Manoel Filho left and Jonadamn Ma on a field that’s been no tilled for 40 years.photo: Lilian Schaer
A key ingredient is that cattle spend about 120 days on grass before the pasture is given a chance to regrow and a crop like no-till soybeans is planted.
It’s an increasingly common rotation in southern Brazil — in the north, it’s corn that follows pasture — that is helping to bring about 200 million hectares (494 million acres) of degraded pastures in the Cerrado, a vast tropical savanna region of Brazil, to higher productivity.
“We have about 230 million people in Brazil and 250 million cattle and one animal per hectare is very bad land use,” said Jonadan Ma, president of the Brazilian Federation of No-Till Farming who no tills 7,400 acres in the nearby state of Minas Gerais.
“We can have two to three times the production without using more land,” he said, adding it will slow the need for deforestation and lower CO2 emissions.
The development of early season corn and soybean varieties and planting corn after soy has dramatically changed the importance of Brazil’s famous second crop, called safrinha, and has helped integrate livestock and cropping.
According to KWS corn breeder Luiz Pires, more than 70 per cent of Brazil’s corn is now safrinha and an extra 200,000 hectares of corn are expected over the next five years — because cattle producers are rotating the crop through their degraded pastures to boost the health, fertility and water-holding capacity of their land.
“Growth is expected from degraded pastures — deforestation is not needed,” adds Santiago DeStefano, GDM’s commercial director in Brazil.
Under Brazil’s 2006 Soy Moratorium, Cargill and other major commodity buyers stopped buying soy from deforested lands in the Amazon. Increasingly, deforestation is a focus of sustainability standards imposed by exporters in other regions too.
Brazil’s no-till farmers’ federation was established in 1992 and has been working extensively with farmers, research centres and universities to advance no till in the country.
Government-led extension services are also active: the National Rural Learning Service (SENAR) provides training programs and technical support to farmers to help with adoption of new technologies and sustainable production practices. In 2018 alone, they worked with more than 3.2 million Brazilian farmers.

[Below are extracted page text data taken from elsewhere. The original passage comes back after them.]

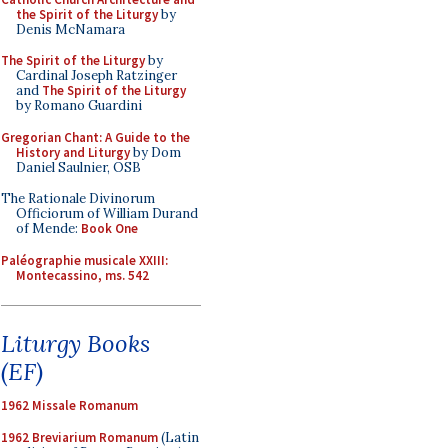
the Spirit of the Liturgy
by
Denis McNamara
The Spirit of the Liturgy
by
Cardinal Joseph Ratzinger
and
The Spirit of the Liturgy
by Romano Guardini
Gregorian Chant: A Guide to the
History and Liturgy
by Dom
Daniel Saulnier, OSB
The Rationale Divinorum
Officiorum of William Durand
of Mende:
Book One
Paléographie musicale XXIII:
Montecassino, ms. 542
Liturgy Books
(EF)
1962 Missale Romanum
1962 Breviarium Romanum
(Latin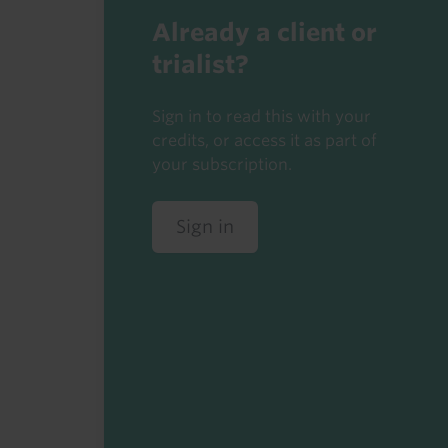
Already a client or
trialist?
Sign in to read this with your
credits, or access it as part of
your subscription.
Sign in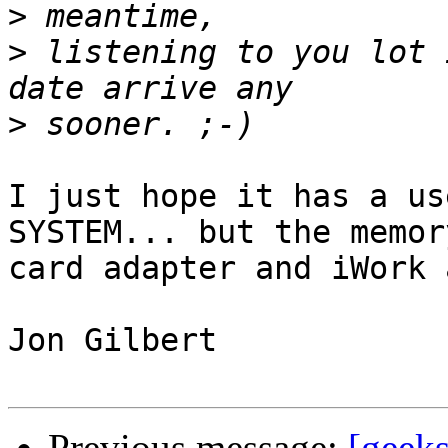
>
>
 listening to you lot 
>
I just hope it has a us
SYSTEM... but the memory
card adapter and iWork 
Jon Gilbert 

Previous message:
[geeks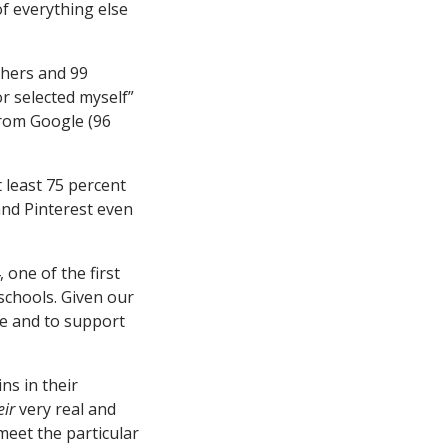
of everything else
chers and 99
r selected myself”
from Google (96
t least 75 percent
and Pinterest even
 one of the first
schools. Given our
ge and to support
ns in their
eir
very real and
meet the particular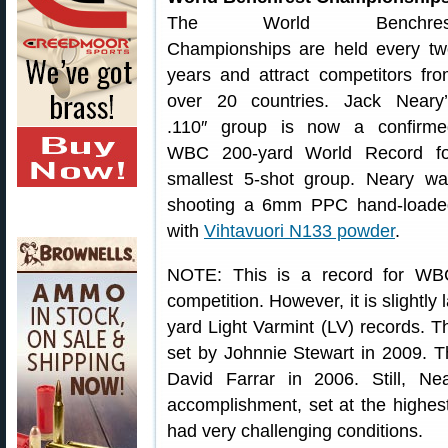
The World Benchres
Championships are held every tw
years and attract competitors fr
over 20 countries. Jack Neary’
.110″ group is now a confirme
WBC 200-yard World Record fo
smallest 5-shot group. Neary wa
shooting a 6mm PPC hand-loade
with
Vihtavuori N133 powder
.
NOTE: This is a record for WB
competition. However, it is slightl
yard Light Varmint (LV) records. 
set by Johnnie Stewart in 2009. 
David Farrar in 2006. Still, Ne
accomplishment, set at the highest
had very challenging conditions.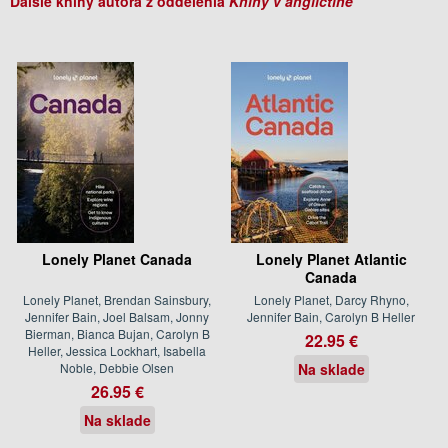
Ďalšie knihy autora z oddelenia
Knihy v angličtine
Lonely Planet Canada
Lonely Planet Atlantic
Canada
Lonely Planet, Brendan Sainsbury,
Lonely Planet, Darcy Rhyno,
Jennifer Bain, Joel Balsam, Jonny
Jennifer Bain, Carolyn B Heller
Bierman, Bianca Bujan, Carolyn B
22.95 €
Heller, Jessica Lockhart, Isabella
Noble, Debbie Olsen
Na sklade
26.95 €
Na sklade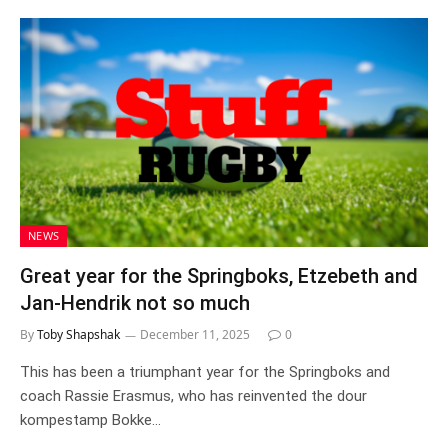
NEWS
Great year for the Springboks, Etzebeth and
Jan-Hendrik not so much
By
Toby Shapshak
December 11, 2025
0
This has been a triumphant year for the Springboks and
coach Rassie Erasmus, who has reinvented the dour
kompestamp Bokke…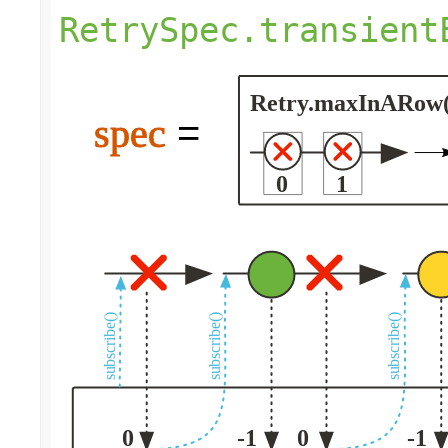
RetrySpec.transient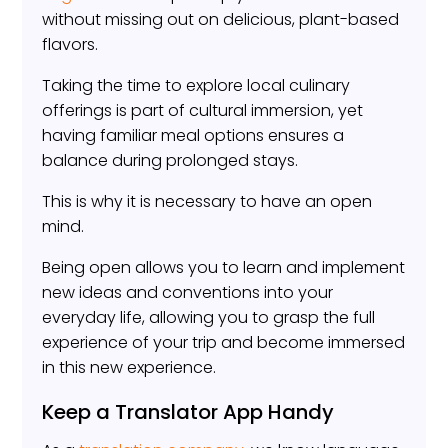
without missing out on delicious, plant-based
flavors.
Taking the time to explore local culinary
offerings is part of cultural immersion, yet
having familiar meal options ensures a
balance during prolonged stays.
This is why it is necessary to have an open
mind.
Being open allows you to learn and implement
new ideas and conventions into your
everyday life, allowing you to grasp the full
experience of your trip and become immersed
in this new experience.
Keep a Translator App Handy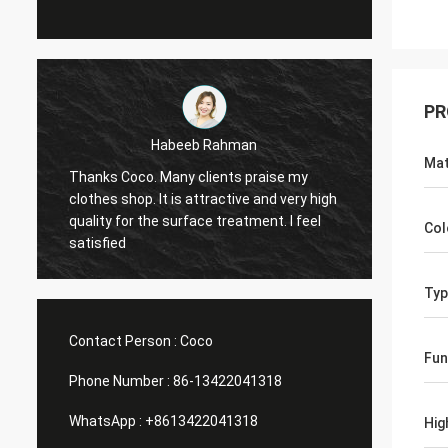
PR
Marco galletti
Mat
You always done a good job for me! The
Thanks
h
Christmas shop window display shelves
wareho
have arrived. After installing, we will send
planin
Col
you pictures. Many thanks.
Help me
Typ
Contact Person :
Coco
Fun
Phone Number :
86-13422041318
WhatsApp :
+8613422041318
Hig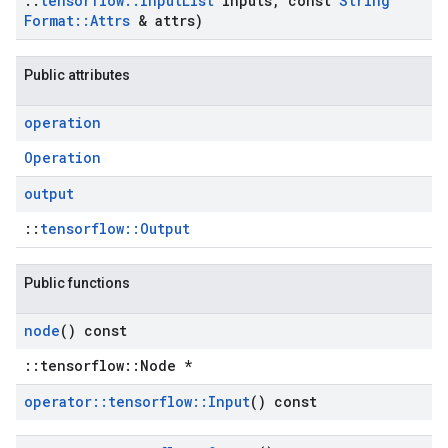
::
tensorflow
::
Input
List
inputs
,
const
String
Format
::
Attrs
& attrs)
Public attributes
operation
Operation
output
::
tensorflow::Output
Public functions
node
() const
::tensorflow::Node *
operator
::
tensorflow
::
Input
() const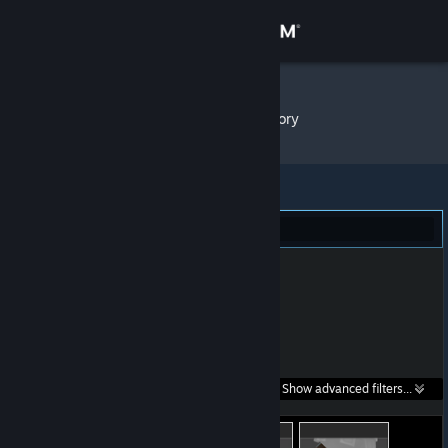
Sign in
Store
ScreaM
»
Item Inventory
Community
About
Dota 2 (146)
Support
Change language
Get the Steam Mobile App
Search within
Show advanced filters...
View desktop website
listings: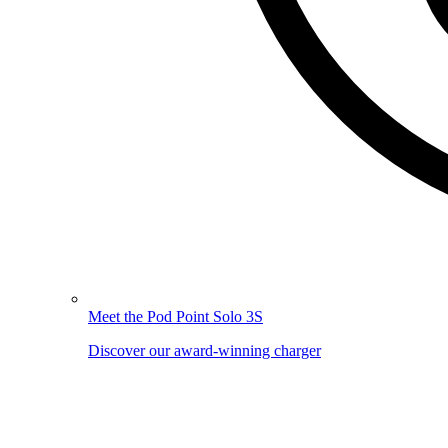
Meet the Pod Point Solo 3S
Discover our award-winning charger
Image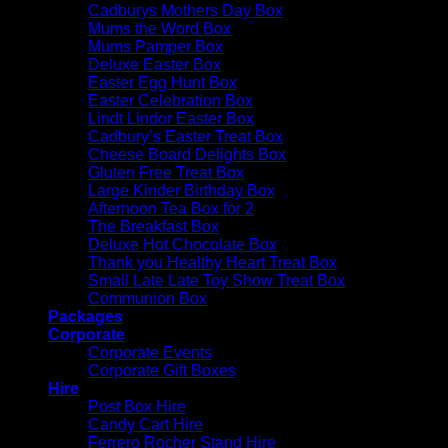
Cadburys Mothers Day Box
Mums the Word Box
Mums Pamper Box
Deluxe Easter Box
Easter Egg Hunt Box
Easter Celebration Box
Lindt Lindor Easter Box
Cadbury’s Easter Treat Box
Cheese Board Delights Box
Gluten Free Treat Box
Large Kinder Birthday Box
Afternoon Tea Box for 2
The Breakfast Box
Deluxe Hot Chocolate Box
Thank you Healthy Heart Treat Box
Small Late Late Toy Show Treat Box
Communion Box
Packages
Corporate
Corporate Events
Corporate Gift Boxes
Hire
Post Box Hire
Candy Cart Hire
Ferrero Rocher Stand Hire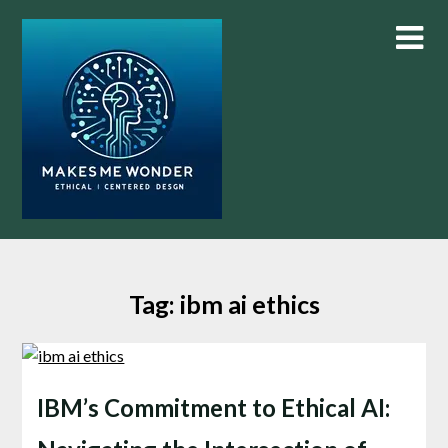
Skip
to
content
Tag:
ibm ai ethics
IBM’s Commitment to Ethical AI: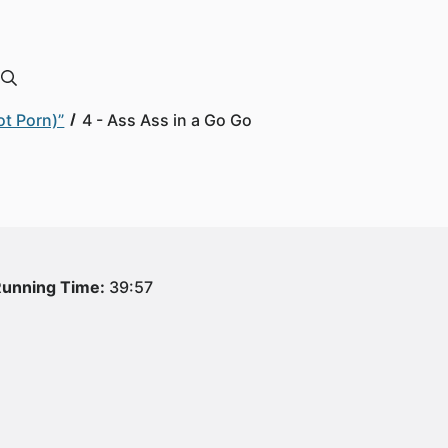
ot Porn)”
4 - Ass Ass in a Go Go
unning Time:
39:57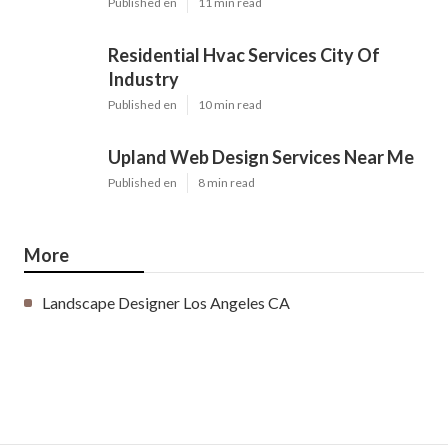
Published en
11 min read
Residential Hvac Services City Of
Industry
Published en
10 min read
Upland Web Design Services Near Me
Published en
8 min read
More
Landscape Designer Los Angeles CA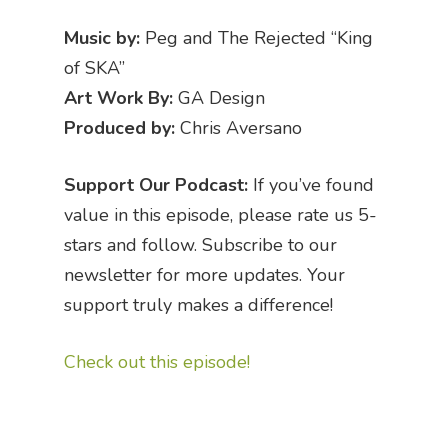
Music by:
Peg and The Rejected “King
of SKA”
Art Work By:
GA Design
Produced by:
Chris Aversano
Support Our Podcast:
If you’ve found
value in this episode, please rate us 5-
stars and follow. Subscribe to our
newsletter for more updates. Your
support truly makes a difference!
Check out this episode!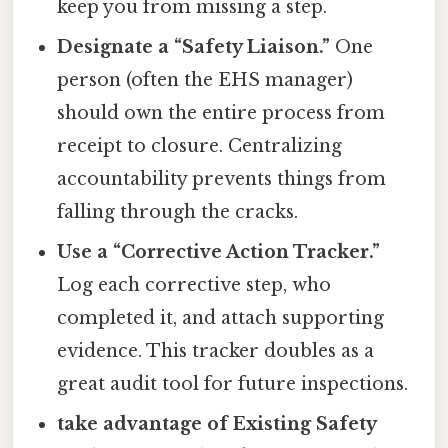
keep you from missing a step.
Designate a “Safety Liaison.”
One
person (often the EHS manager)
should own the entire process from
receipt to closure. Centralizing
accountability prevents things from
falling through the cracks.
Use a “Corrective Action Tracker.”
Log each corrective step, who
completed it, and attach supporting
evidence. This tracker doubles as a
great audit tool for future inspections.
take advantage of Existing Safety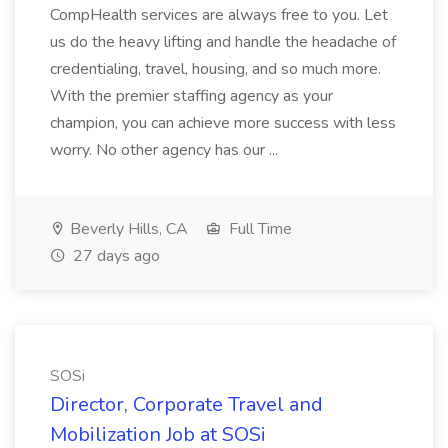
CompHealth services are always free to you. Let
us do the heavy lifting and handle the headache of
credentialing, travel, housing, and so much more.
With the premier staffing agency as your
champion, you can achieve more success with less
worry. No other agency has our ...
Beverly Hills, CA
Full Time
27 days ago
SOSi
Director, Corporate Travel and
Mobilization Job at SOSi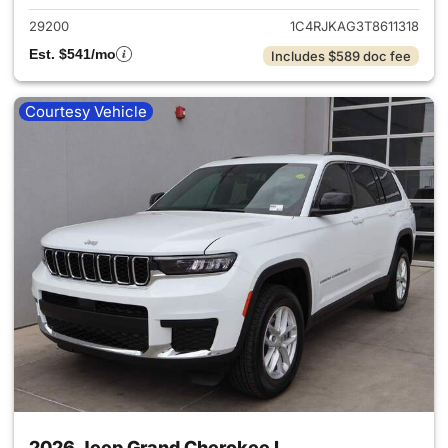
29200
1C4RJKAG3T8611318
Est. $541/mo
Includes $589 doc fee
Courtesy Vehicle
2026 Jeep Grand Cherokee L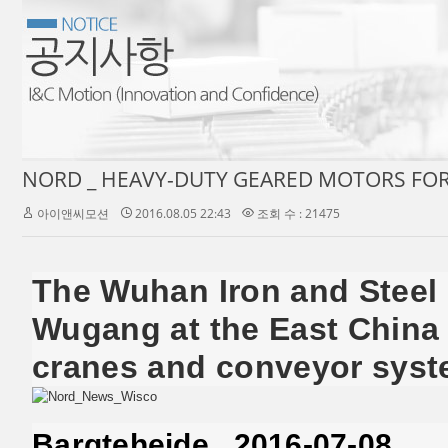
아이앤씨모션
2016.08.05 22:43
조회 수 : 21475
The Wuhan Iron and Steel 
Wugang at the East China 
cranes and conveyor syste
Bargteheide , 2016-07-08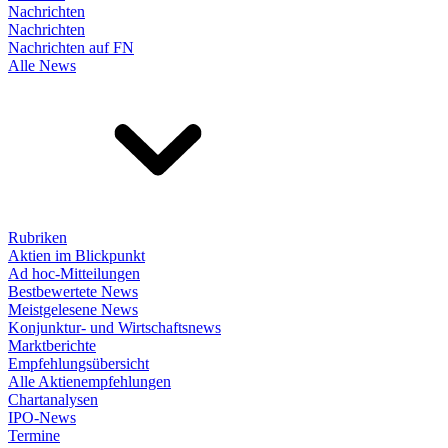
Nachrichten
Nachrichten
Nachrichten auf FN
Alle News
Rubriken
Aktien im Blickpunkt
Ad hoc-Mitteilungen
Bestbewertete News
Meistgelesene News
Konjunktur- und Wirtschaftsnews
Marktberichte
Empfehlungsübersicht
Alle Aktienempfehlungen
Chartanalysen
IPO-News
Termine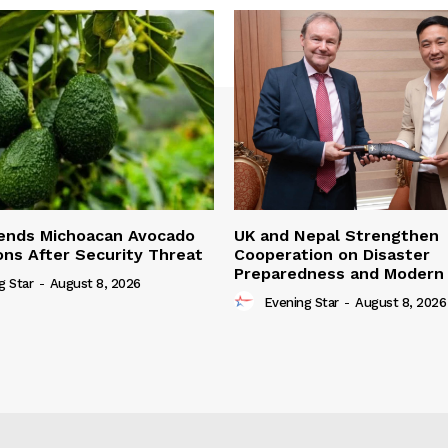
ends Michoacan Avocado
UK and Nepal Strengthen
ons After Security Threat
Cooperation on Disaster
Preparedness and Modern 
g Star
-
August 8, 2026
Evening Star
-
August 8, 2026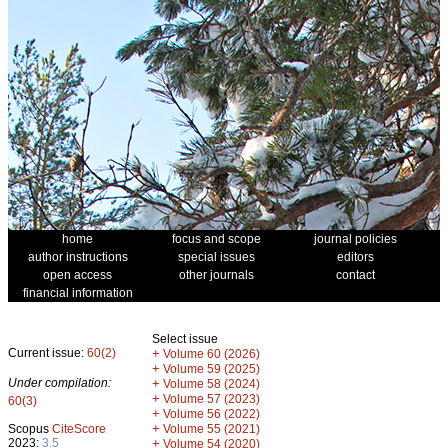
home
focus and scope
journal policies
author instructions
special issues
editors
open access
other journals
contact
financial information
Select issue
Current issue:
60(2)
+
Volume 60 (2026)
+
Volume 59 (2025)
Under compilation:
+
Volume 58 (2024)
+
Volume 57 (2023)
60(3)
+
Volume 56 (2022)
+
Scopus
CiteScore
Volume 55 (2021)
2023:
3.5
+
Volume 54 (2020)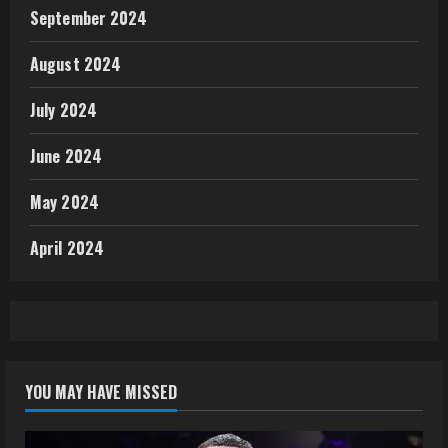
September 2024
August 2024
July 2024
June 2024
May 2024
April 2024
YOU MAY HAVE MISSED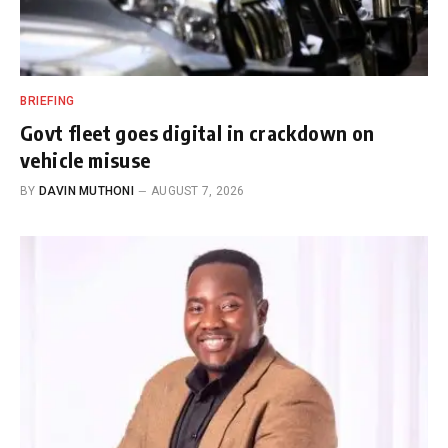
BRIEFING
Govt fleet goes digital in crackdown on
vehicle misuse
BY
DAVIN MUTHONI
AUGUST 7, 2026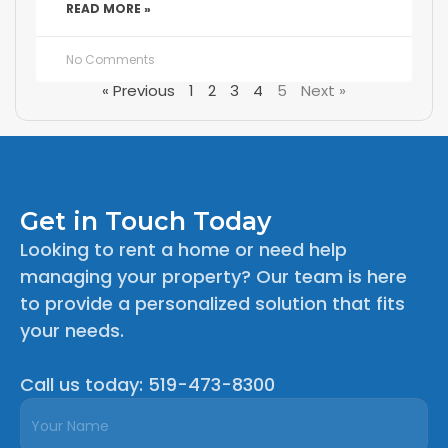
READ MORE »
No Comments
« Previous
1
2
3
4
5
Next »
Get in Touch Today
Looking to rent a home or need help
managing your property? Our team is here
to provide a personalized solution that fits
your needs.
Call us today: 519-473-8300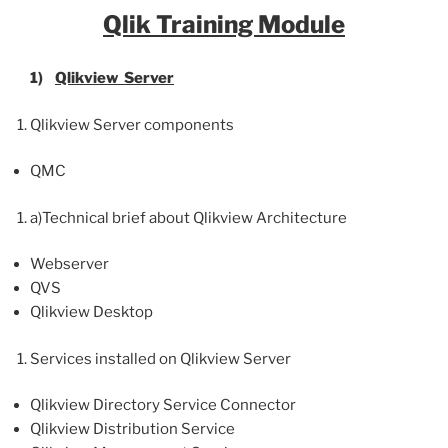
Qlik
Training Module
1)
Qlikview
Server
Qlikview Server components
QMC
a)Technical brief about Qlikview Architecture
Webserver
QVS
Qlikview Desktop
Services installed on Qlikview Server
Qlikview Directory Service Connector
Qlikview Distribution Service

“The consciousness of the farmer is growing,” Ma says, adding that since he started using no till 30 years ago, he’s been able to reduce his fertilizer use on corn and soybeans by two-thirds.
“Erosion control, weed control and higher organic matter, this is all free — no till is free and you have all these benefits,” adds Filho.
This article appeared in the September 2019 issue of the Corn Guide. Lilian Schaer visited Brazil in April 2019 as part of the International Federation of Agricultural Journalists’ Exposure-4-Development tour.